Fox is using all of its star-making machinery for Empire sponsor Pepsi, not only integrating the soft drink into the show, but weaving an entire commercial into a three-episode story arc.
Top-rated Empire is about the music business, and one of its characters is about to become a break-out star. In Wednesday night’s episode he got an opportunity to have one of his songs used in an ad campaign for Pepsi.
Blurring the line between content and commercial further, the creator of Empire, Lee Daniels, appears as himself in the show next week, directing the commercial.
The commercial appears as part of the storyline in what is actually a special, isolated, stand-alone pod during Empire’s Dec. 2 fall finale. The Jamal character, appearing at an award show, will announce the debut of his new ad.
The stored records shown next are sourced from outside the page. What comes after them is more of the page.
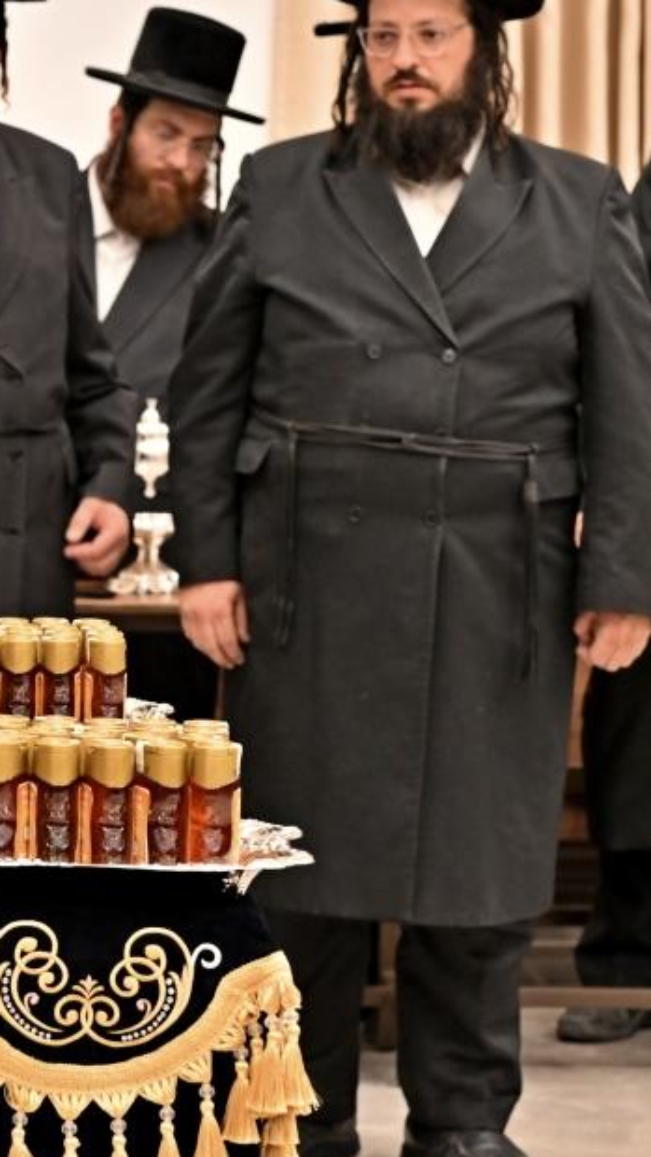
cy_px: 606
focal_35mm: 147
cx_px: -252
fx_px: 4509
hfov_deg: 8.1
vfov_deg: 14.6
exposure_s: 1/125
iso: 640
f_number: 4
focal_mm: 57
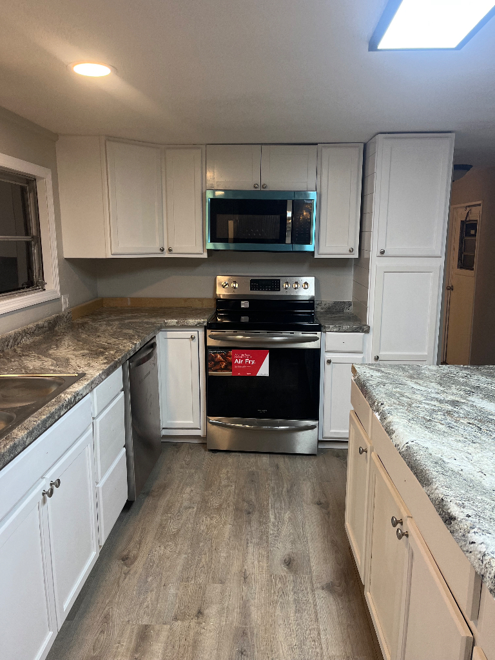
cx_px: 248
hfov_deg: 53.1
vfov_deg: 67.3
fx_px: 496
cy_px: 330
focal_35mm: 26
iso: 80
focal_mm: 5.1
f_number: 1.6
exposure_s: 1/60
The ad will air and then viewers will return to the show seamlessly.
The Empire spot will become a real commercial in Pepsi’s campaign, airing during other Fox shows. (Other networks might run a version of the commercial as well after they judge whether it gives Fox and Empire too much promotion.)
The effort shows how hard networks are working to find ways to serve clients who demand more than 30-second spots for their advertising dollars in a multiplatform media world.
“It’s about innovation, it’s about breaking through. It’s about aligning great content with great brands and delivering high value and impact for our clients,” said Toby Byrne, president of ad sales for Fox Networks Group.
With the music business story line, Pepsi was a natural fit, Byrne said. “They’ve got that heritage of having superstars in their creative going back to Michael Jackson, Beyonce and Britney Spears.”
Byrne noted that the spot was a result of a careful collaboration. “It only works if it’s true to the show and we’ve worked very hard to make sure it is organic and not overly commercial,” he said. “We wanted to respect the art of Empire as well as respecting the viewer.”
Byrne declined to say how much Pepsi spent on its sponsorship. “I think it’s going to deliver value for them and for us,” he said.
James Murdoch, CEO of Fox parent 21st Century Fox, has been outspoken about the need for the TV advertising business to innovate. The network has been presenting Empire with limited commercials, which might have contributed to its popularity.
“We believe that commercial advertising business is going to continue to evolve and any way we can deliver more impact with potentially less interruption will be a win-win for consumers and advertisers,” he said.
On Wednesday’s episode of Empire, the character Jamal Lyon, played by Jussie Smollett, is about to burst into music stardom. Pepsi invites him to compete to be part of their campaign. He writes songs separately with rivals Cookie and Lucious, and then combines them to create the tune that he performs to win the gig.
Next Wednesday, Daniels directs Jamal as he rehearses for the commercial during the episode. Daniels is also the director of the real-life Pepsi commercial.
On Dec. 2, Jamal appears at a fictitious American Sound Awards event and unveils his Pepsi commercial, which will mark its public debut.